• **DIRECTIONS**:
Your answer must be an exact repeat of the lines from the one containing "exposure_s: 1/60" through the last line of the records, both included, with no pictures.

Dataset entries
+-------+

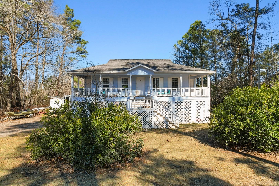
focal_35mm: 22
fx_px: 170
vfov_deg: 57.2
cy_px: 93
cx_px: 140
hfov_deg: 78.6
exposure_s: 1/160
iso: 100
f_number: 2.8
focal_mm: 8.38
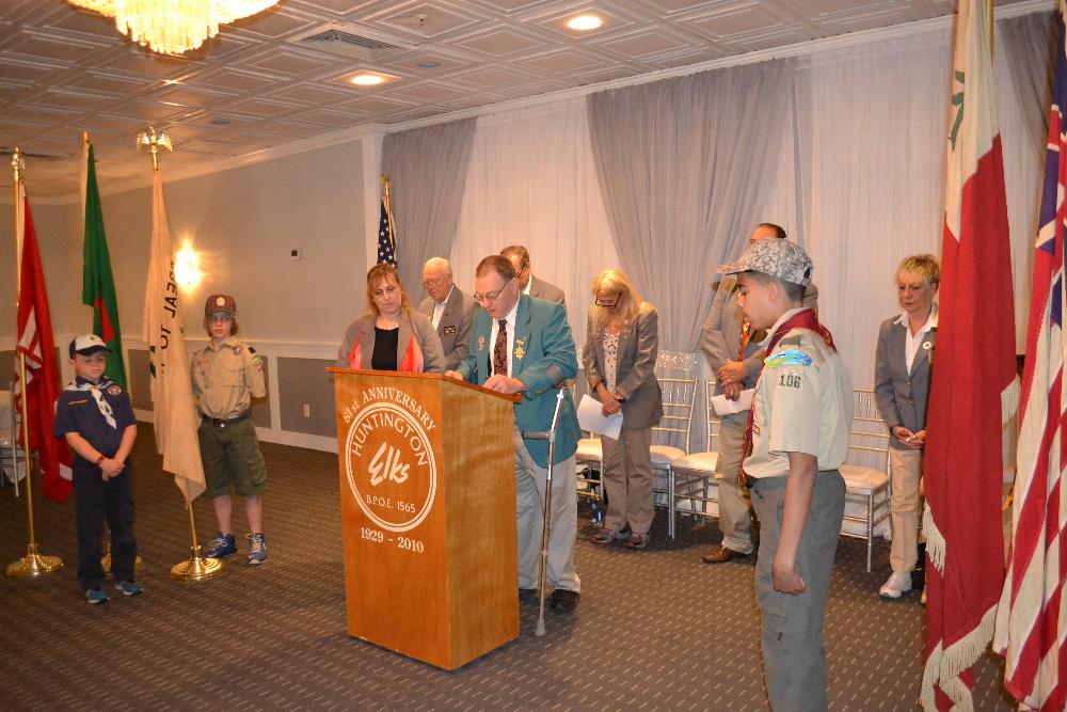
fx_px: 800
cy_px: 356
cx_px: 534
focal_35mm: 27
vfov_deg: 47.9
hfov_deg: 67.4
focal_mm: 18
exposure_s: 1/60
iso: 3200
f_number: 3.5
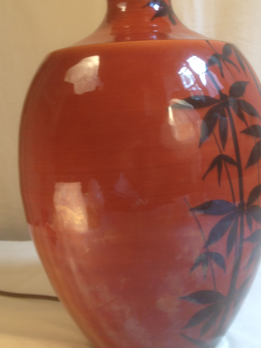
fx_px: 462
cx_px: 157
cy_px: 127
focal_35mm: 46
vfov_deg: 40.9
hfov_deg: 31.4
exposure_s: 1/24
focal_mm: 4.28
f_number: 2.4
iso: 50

+-------+

• **WRITTEN ANSWER**:
exposure_s: 1/60
iso: 3200
f_number: 3.5
fx_px: 462
cx_px: 157
cy_px: 127
focal_35mm: 46
vfov_deg: 40.9
hfov_deg: 31.4
exposure_s: 1/24
focal_mm: 4.28
f_number: 2.4
iso: 50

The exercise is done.